§ Work item
In the entries below, find the line containing "The default 128" and the line containing "The defer queue size is in". Copy those two lines and everything between them exactly, and only that.

§ Records to process
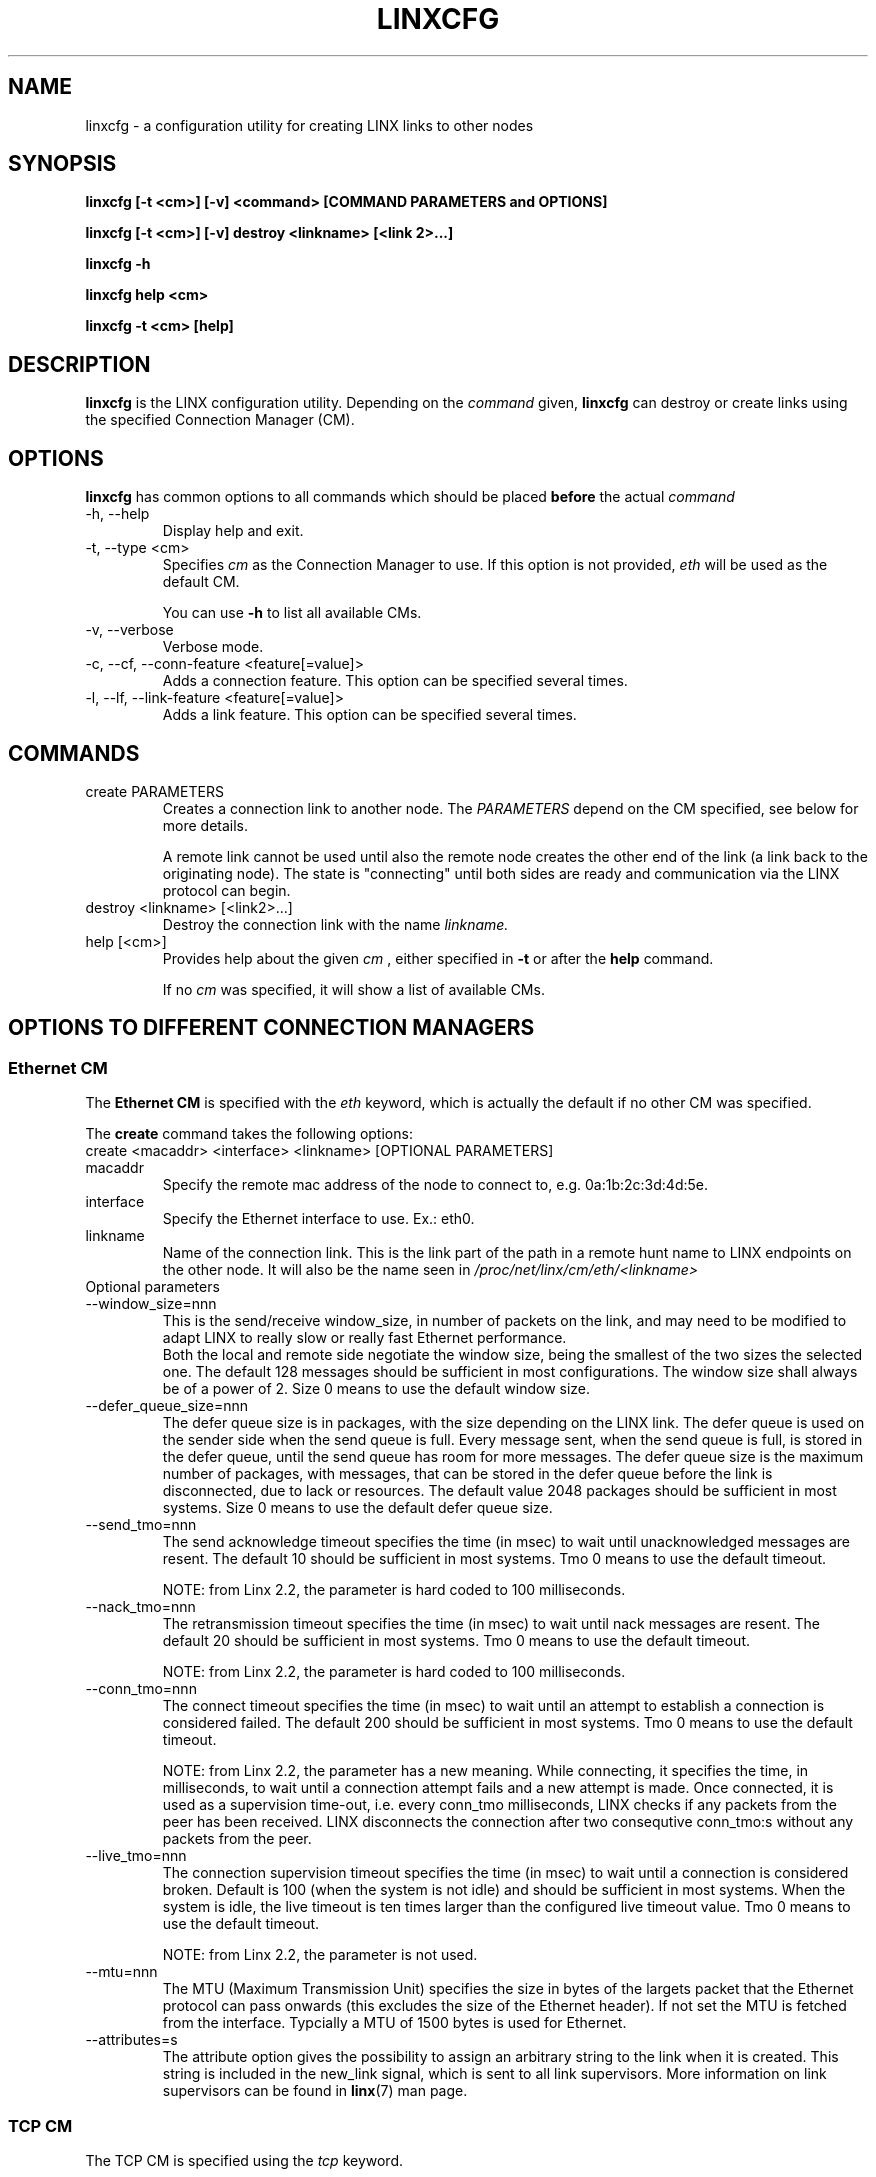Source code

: .TH LINXCFG 1 "2010-01-20" 1.5 "LINX"
.SH NAME
linxcfg \- a configuration utility for creating LINX links to other nodes
.SH SYNOPSIS
.B linxcfg [-t <cm>] [-v] <command> [COMMAND PARAMETERS and OPTIONS]

.B linxcfg [-t <cm>] [-v] destroy <linkname> [<link 2>...]

.B linxcfg -h

.B linxcfg help <cm>

.B linxcfg -t <cm> [help]

.SH DESCRIPTION
.B linxcfg
is the LINX configuration utility. Depending on the
.I command
given,
.B linxcfg
can destroy or create links using the specified Connection Manager (CM).

.SH OPTIONS

.B linxcfg
has common options to all commands which should be placed
.B before
the actual
.I command

.IP "-h, --help"
Display help and exit.

.IP "-t, --type <cm>"
Specifies
.I cm
as the Connection Manager to use. If this option is not provided,
.I "eth"
will be used as the default CM.

You can use
.B -h
to list all available CMs.

.IP "-v, --verbose"
Verbose mode.

.IP "-c, --cf, --conn-feature <feature[=value]>"
Adds a connection feature. This option can be specified several times.

.IP "-l, --lf, --link-feature <feature[=value]>"
Adds a link feature. This option can be specified several times.

.SH COMMANDS

.TP
create PARAMETERS
Creates a connection link to another node. The
.I PARAMETERS
depend on the CM specified, see below for more details.

A remote link cannot be used until also the remote node creates
the other end of the link (a link back to the originating node).
The state is "connecting" until both sides are ready and
communication via the LINX protocol can begin.


.TP
destroy <linkname> [<link2>...]
Destroy the connection link with the name
.I linkname.

.TP
help [<cm>]
Provides help about the given
.I cm
, either specified in
.B -t
or after the
.B help
command.

If no
.I cm
was specified, it will show a list of available CMs.

.SH OPTIONS TO DIFFERENT CONNECTION MANAGERS

.SS Ethernet CM

The
.B Ethernet CM
is specified with the
.I "eth"
keyword, which is actually the default if no other CM was specified.

The
.B create
command takes the following options:

.TP
create <macaddr> <interface> <linkname> [OPTIONAL PARAMETERS]

.TP
macaddr
Specify the remote mac address of the node to connect to, e.g.
0a:1b:2c:3d:4d:5e.

.TP
interface
Specify the Ethernet interface to use. Ex.: eth0.

.TP
linkname
Name of the connection link. This is the link part of the path in a remote
hunt name to LINX endpoints on the other node. It will also be the
name seen in
.I /proc/net/linx/cm/eth/<linkname>

.IP "Optional parameters"

.TP
--window_size=nnn
This is the send/receive window_size, in number of packets on the link,
and may need to be modified to adapt LINX to really slow or really fast
Ethernet performance.
.br
Both the local and remote side negotiate the window size, being the
smallest of the two sizes the selected one.
The default 128 messages should be sufficient in most configurations.
The window size shall always be of a power of 2.
Size 0 means to use the default window size.

.TP
--defer_queue_size=nnn
The defer queue size is in packages, with the size depending on the LINX link.
The defer queue is used on the sender side when the send queue is full.
Every message sent, when the send queue is full, is stored in the defer queue,
until the send queue has room for more messages.
The defer queue size is the maximum number of packages, with messages,
that can be stored in the defer queue before the link is disconnected,
due to lack or resources.
The default value 2048 packages should be sufficient in most systems.
Size 0 means to use the default defer queue size.

.TP
--send_tmo=nnn
The send acknowledge timeout specifies the time (in msec) to wait until
unacknowledged messages are resent. The default 10 should be sufficient in
most systems.
Tmo 0 means to use the default timeout.

NOTE: from Linx 2.2, the parameter is hard coded to 100 milliseconds.

.TP
--nack_tmo=nnn
The retransmission timeout specifies the time (in msec) to wait until nack
messages are resent.
The default 20 should be sufficient in most systems.
Tmo 0 means to use the default timeout.

NOTE: from Linx 2.2, the parameter is hard coded to 100 milliseconds.

.TP
--conn_tmo=nnn
The connect timeout specifies the time (in msec) to wait until an attempt
to establish a connection is considered failed.
The default 200 should be sufficient in most systems.
Tmo 0 means to use the default timeout.

NOTE: from Linx 2.2, the parameter has a new meaning. While connecting, it
specifies the time, in milliseconds, to wait until a connection attempt
fails and a new attempt is made. Once connected, it is used as a supervision
time-out, i.e. every conn_tmo milliseconds, LINX checks if any packets from 
the peer has been received. LINX disconnects the connection after two
consequtive conn_tmo:s without any packets from the peer.

.TP
--live_tmo=nnn
The connection supervision timeout specifies the time (in msec) to wait until a
connection is considered broken. Default is 100 (when the system is not idle)
and should be sufficient in most systems. When the system is idle, the live
timeout is ten times larger than the configured live timeout value.
Tmo 0 means to use the default timeout.

NOTE: from Linx 2.2, the parameter is not used.

.TP
--mtu=nnn
The MTU (Maximum Transmission Unit) specifies the size in  bytes of the
largets packet that the Ethernet protocol can pass onwards (this excludes the
size of the Ethernet header). If not set the MTU is fetched from the interface.
Typcially a MTU of 1500 bytes is used for Ethernet.

.TP
--attributes=s
The attribute option gives the possibility to assign an arbitrary string to
the link when it is created. This string is included in the new_link signal,
which is sent to all link supervisors. More information on link
supervisors can be found in
.BR linx "(7) "
man page.

.SS TCP CM

The TCP CM is specified using the
.I tcp
keyword.

The
.B create
command takes the following parameters:

create <ip> <linkname> [OPTIONAL PARAMETERS]

.TP
ip
The IP address to connect to.

.TP
linkname
Name of the connection link. This is the LINX link part of the path in
a remote hunt name to LINX endpoints on the other node. It will also be the
name seen in
.I /proc/net/linx/cm/tcp/<linkname>

.IP "Optional parameters"

.TP
--live_tmo=<size>
The live_tmo parameter is the time in milliseconds between every heartbeat
that is used to detect if the connection has gone down. The default value is
1000 ms.
.TP
--use_nagle=<bool>
Set to 1 if nagle algorithm shall be used on the socket for the connection.
Default is off.
.TP
--attributes=<s>
The attribute option gives the possibility to assign an arbitrary string to
the link when it is created. This string is included in the new_link signal,
which is sent to all link supervisors.

.SS RIO CM

The RIO CM is specified using the
.I rio
keyword.

The
.B create
command takes the following parameters:

create <local_port> <port> <dev_id> <mbox> <if> <link> [OPTIONAL PARAMETERS]

.TP
local_port
The local RapidIO port to connect to.

.TP
port
The remote RapidIO port to connect to.

.TP
dev_id
The RapidIO device to connect to.

.TP
mbox
The RapidIO mailbox id to use.

.TP
if
The RapidIO interface to use.

.TP
link
Name of the connection link. This is the LINX link part of the path in
a remote hunt name to LINX endpoints on the other node. It will also be the
name seen in
.I /proc/net/linx/rlnh

.IP "Optional parameters"

.TP
--tmo=<tmo>
The tmo parameter is the time in hundreds of milliseconds between
every heartbeat that is used to detect if the connection has gone
down. The default value is 500 ms.
.TP
--mtu=<mtu>
Specifies the MTU (Maximum Transmission Unit) in bytes of the largest
that the RIO CM can pass onwards, including the size of the RapidIO
header. If not explicitly given, the MTU is fetched from the RapidIO device.

.SH FILES
None.
.SH DIAGNOSTICS
.I linxcfg
will display more verbose information to standard out, if the -v option is
specified.
.SH KNOWN BUGS
None.
.SH EXAMPLES
.nf
linxcfg create 01:23:a4:4f:b3:ac eth0 link_A

linxcfg destroy link_A

linxcfg -t tcp create 192.168.1.1 link_A

linxcfg -t tcp destroy link_A

linxcfg -t rio create 0 0 0 0 rio0 riolink0 --mtu=128 --tmo=10

linxcfg -t rio destroy riolink0

.fi
.SH "SEE ALSO"
.BR linx "(7), "
.BR linxstat "(1), "
.BR linxdisc "(8)"

.SH AUTHOR
Enea LINX team

.SH COPYRIGHT

Copyright (c) 2006-2010, Enea Software AB
All rights reserved.

Redistribution and use in source and binary forms, with or without
modification, are permitted provided that the following conditions are met:

Redistributions of source code must retain the above copyright notice, this
list of conditions and the following disclaimer.
Redistributions in binary form must reproduce the above copyright notice,
this list of conditions and the following disclaimer in the documentation
and/or other materials provided with the distribution.
Neither the name of Enea Software AB nor the names of its
contributors may be used to endorse or promote products derived from this
software without specific prior written permission.

THIS SOFTWARE IS PROVIDED BY THE COPYRIGHT HOLDERS AND CONTRIBUTORS "AS IS"
AND ANY EXPRESS OR IMPLIED WARRANTIES, INCLUDING, BUT NOT LIMITED TO, THE
IMPLIED WARRANTIES OF MERCHANTABILITY AND FITNESS FOR A PARTICULAR PURPOSE
ARE DISCLAIMED. IN NO EVENT SHALL THE COPYRIGHT OWNER OR CONTRIBUTORS BE
LIABLE FOR ANY DIRECT, INDIRECT, INCIDENTAL, SPECIAL, EXEMPLARY, OR
CONSEQUENTIAL DAMAGES (INCLUDING, BUT NOT LIMITED TO, PROCUREMENT OF
SUBSTITUTE GOODS OR SERVICES; LOSS OF USE, DATA, OR PROFITS; OR BUSINESS
INTERRUPTION) HOWEVER CAUSED AND ON ANY THEORY OF LIABILITY, WHETHER IN
CONTRACT, STRICT LIABILITY, OR TORT (INCLUDING NEGLIGENCE OR OTHERWISE)
ARISING IN ANY WAY OUT OF THE USE OF THIS SOFTWARE, EVEN IF ADVISED OF THE
POSSIBILITY OF SUCH DAMAGE.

§ Written response
The default 128 messages should be sufficient in most configurations.
The window size shall always be of a power of 2.
Size 0 means to use the default window size.

.TP
--defer_queue_size=nnn
The defer queue size is in packages, with the size depending on the LINX link.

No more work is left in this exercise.